Dataset entries:

··········

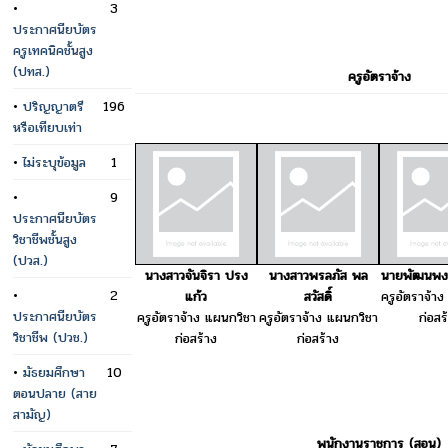
•
3
ประกาศนียบัตร
ครูเทคนิคชั้นสูง
(ปทส.)
ครูอัตราจ้าง
•
ปริญญาตรี
196
หรือเทียบเท่า
•
ไม่ระบุข้อมูล
1
•
9
ประกาศนียบัตร
วิชาชีพชั้นสูง
(ปวส.)
นางสาวจันจิรา ปรง
นางสาวพรลภัส พล
นายพัฒนพงศ์
•
2
แก้ว
สวัสดิ์
ครูอัตราจ้า
ประกาศนียบัตร
ครูอัตราจ้าง แผนกวิชา
ครูอัตราจ้าง แผนกวิชา
ก่อสร
วิชาชีพ (ปวช.)
ก่อสร้าง
ก่อสร้าง
•
มัธยมศึกษา
10
ตอนปลาย (สาย
สามัญ)
พนักงานราชการ (สอน)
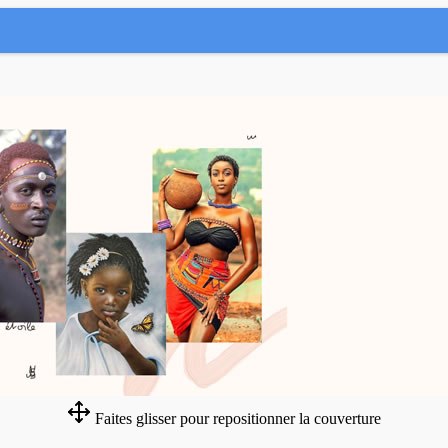
Faites glisser pour repositionner la couverture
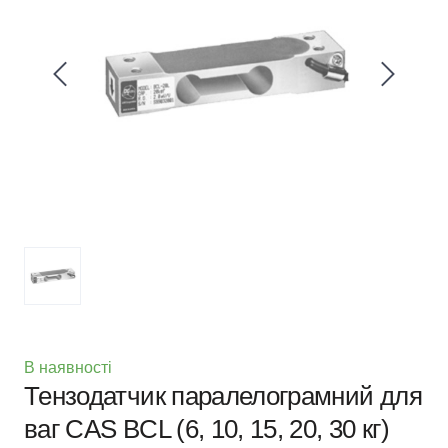
В наявності
Тензодатчик паралелограмний для
ваг CAS BCL (6, 10, 15, 20, 30 кг)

··········

= TASK INSTRUCTIONS =
Go to the line that contains "พนักงานราชการ (สอน)" and copy exactly from there through the last line of the records above, both included. Omit pictures.

= OUTPUT BELOW =
พนักงานราชการ (สอน)
Faites glisser pour repositionner la couverture
В наявності
Тензодатчик паралелограмний для
ваг CAS BCL (6, 10, 15, 20, 30 кг)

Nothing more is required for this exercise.